Ações do PayPal caem 7% apesar de superarem as previsões do 2º trimestre: eis o que deu errado

Ações do PayPal caem 7% apesar de superarem as previsões do 2º trimestre: eis o que deu errado
Devesh Kumar
29 de jul. de 2025, 11:23 AM
  • LPA do 2º trimestre atinge US$ 1,40, receita sobe 5% em relação ao ano anterior, para US$ 8,3 bilhões, ambos superando as estimativas.
  • O volume total de pagamentos aumentou 6%, mas o total de transações caiu 5% em relação ao ano anterior.
  • Veja por que as ações caíram 7%, apesar de superar as previsões de ganhos.

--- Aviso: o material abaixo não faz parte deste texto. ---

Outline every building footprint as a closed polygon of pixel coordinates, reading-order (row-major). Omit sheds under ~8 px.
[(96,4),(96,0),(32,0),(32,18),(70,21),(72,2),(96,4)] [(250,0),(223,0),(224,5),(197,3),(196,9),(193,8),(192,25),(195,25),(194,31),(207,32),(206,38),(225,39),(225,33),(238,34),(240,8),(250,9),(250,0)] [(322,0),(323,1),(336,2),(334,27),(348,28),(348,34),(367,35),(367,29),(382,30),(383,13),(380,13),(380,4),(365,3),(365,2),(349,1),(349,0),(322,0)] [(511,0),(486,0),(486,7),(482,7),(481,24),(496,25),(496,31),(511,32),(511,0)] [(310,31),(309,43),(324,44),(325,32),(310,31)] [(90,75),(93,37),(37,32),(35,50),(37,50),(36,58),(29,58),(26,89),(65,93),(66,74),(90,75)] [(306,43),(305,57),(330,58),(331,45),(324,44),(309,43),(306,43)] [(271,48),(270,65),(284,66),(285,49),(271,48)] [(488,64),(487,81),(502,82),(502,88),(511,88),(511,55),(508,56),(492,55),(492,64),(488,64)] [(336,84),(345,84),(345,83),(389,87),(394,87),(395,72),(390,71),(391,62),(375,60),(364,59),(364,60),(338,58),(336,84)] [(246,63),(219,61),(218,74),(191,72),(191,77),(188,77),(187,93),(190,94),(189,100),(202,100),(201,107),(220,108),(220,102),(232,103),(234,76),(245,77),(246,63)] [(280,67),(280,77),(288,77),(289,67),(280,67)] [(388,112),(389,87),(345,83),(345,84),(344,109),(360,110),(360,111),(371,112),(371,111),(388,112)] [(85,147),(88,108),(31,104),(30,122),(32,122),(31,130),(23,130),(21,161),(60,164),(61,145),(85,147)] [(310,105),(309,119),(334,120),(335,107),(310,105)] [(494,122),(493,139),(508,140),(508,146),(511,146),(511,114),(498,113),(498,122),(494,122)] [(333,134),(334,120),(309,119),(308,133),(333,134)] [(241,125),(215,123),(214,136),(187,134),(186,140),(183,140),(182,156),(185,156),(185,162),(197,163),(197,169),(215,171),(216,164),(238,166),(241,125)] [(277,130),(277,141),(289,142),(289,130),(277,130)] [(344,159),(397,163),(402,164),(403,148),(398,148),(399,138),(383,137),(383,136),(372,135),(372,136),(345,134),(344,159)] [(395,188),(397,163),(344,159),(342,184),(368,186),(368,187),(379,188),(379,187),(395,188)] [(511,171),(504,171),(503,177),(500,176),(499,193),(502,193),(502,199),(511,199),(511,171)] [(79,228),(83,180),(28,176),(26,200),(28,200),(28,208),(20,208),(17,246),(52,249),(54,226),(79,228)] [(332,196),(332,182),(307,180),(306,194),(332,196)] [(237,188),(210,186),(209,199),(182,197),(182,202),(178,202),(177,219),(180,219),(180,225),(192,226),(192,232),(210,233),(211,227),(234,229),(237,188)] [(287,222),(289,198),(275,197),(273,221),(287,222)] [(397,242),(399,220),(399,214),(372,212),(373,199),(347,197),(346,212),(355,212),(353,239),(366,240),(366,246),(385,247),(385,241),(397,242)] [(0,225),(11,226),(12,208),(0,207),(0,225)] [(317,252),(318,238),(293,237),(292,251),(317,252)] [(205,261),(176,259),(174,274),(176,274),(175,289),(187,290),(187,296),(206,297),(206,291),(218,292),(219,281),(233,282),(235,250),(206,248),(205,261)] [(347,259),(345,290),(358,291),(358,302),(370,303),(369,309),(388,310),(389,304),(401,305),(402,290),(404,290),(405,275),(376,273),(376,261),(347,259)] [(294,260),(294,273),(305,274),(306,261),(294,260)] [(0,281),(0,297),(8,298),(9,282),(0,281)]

As ações do PayPal caíram cerca de 7% na terça-feira, apesar dos lucros do segundo trimestre que superaram as expectativas dos analistas.

Embora os números de receita e lucro tenham sido sólidos na superfície, a reação foi moldada mais pelo que os números não mostraram: um sinal convincente de que o negócio principal do PayPal está virando a esquina.

Apesar de superar os números das manchetes, o relatório do PayPal não acalmou os nervos dos investidores.

A principal preocupação não era o lucro, era a falta de impulso.

O crescimento das transações foi abaixo do esperado e a atividade do usuário ainda não aumentou de maneira significativa. Os analistas não ficaram surpresos, e isso é parte do problema.

O trimestre não trouxe nada de novo para mudar a narrativa e, por enquanto, a maioria está cautelosa.

Por que as ações do PayPal despencam hoje?

O PayPal apresentou números sólidos neste trimestre, com LPA ajustado chegando a US$ 1,40, confortavelmente à frente dos US$ 1,30 que Wall Street estava procurando.

A receita cresceu 5%, para US$ 8,3 bilhões, também superando as estimativas. Mesmo os dólares da margem de transação, uma métrica de lucratividade observada de perto, subiram 7%, para US$ 3,8 bilhões (ou 8% se você retirar os juros sobre os saldos dos clientes).

Ainda assim, o mercado não estava convencido. As ações caíram após o lançamento, à medida que os investidores vasculhavam as letras miúdas.

A queda no total de transações de pagamento, que caiu 5%, para 6,2 bilhões, se destacou, mesmo que parte dela tenha se resumido a mudanças no mix de provedores de serviços do PayPal.

A empresa ofereceu alguns pontos positivos: o volume total de pagamentos aumentou 6%, para US$ 443,5 bilhões, e o PayPal aumentou sua orientação de LPA para o ano inteiro para entre US$ 5,15 e US$ 5,30.

Mas, por enquanto, as preocupações mais amplas sobre engajamento e crescimento de longo prazo não desapareceram.

O que dizem os analistas?

Os analistas não estão se apressando em abandonar o PayPal, mas também não estão batendo na mesa.

De acordo com a TipRanks, a maioria está mantendo uma classificação de "compra moderada", reconhecendo os ganhos estáveis da empresa e a saúde financeira geral.

Dito isso, não há como ignorar os desafios futuros.

A pressão competitiva está crescendo, os hábitos do consumidor estão mudando e o quadro econômico mais amplo permanece obscuro, fatores que tornam a ação uma decisão difícil de curto prazo, apesar de seu apelo de longo prazo.

A estratégia do PayPal de evoluir para um ecossistema de comércio mais completo está atraindo interesse.

Seu impulso para o varejo omnichannel, aprimoramentos do Venmo, ofertas de criptomoedas e anúncios digitais mostra uma promessa de longo prazo.

Mas o verdadeiro desafio agora é reacender o crescimento do usuário e o ímpeto das transações, áreas em que os números mais recentes ainda ficaram um pouco aquém.

O PayPal superou as expectativas de lucros, mas não era com isso que o mercado se importava.

O que realmente se destacou foi a desaceleração da atividade principal. Foi a isso que os investidores se apegaram e por que as ações foram vendidas.

É um lembrete de que números de lucro fortes nem sempre são suficientes quando há dúvidas sobre o crescimento. No momento, a história do PayPal parece presa entre resultados sólidos e algumas perguntas difíceis sobre o que vem a seguir.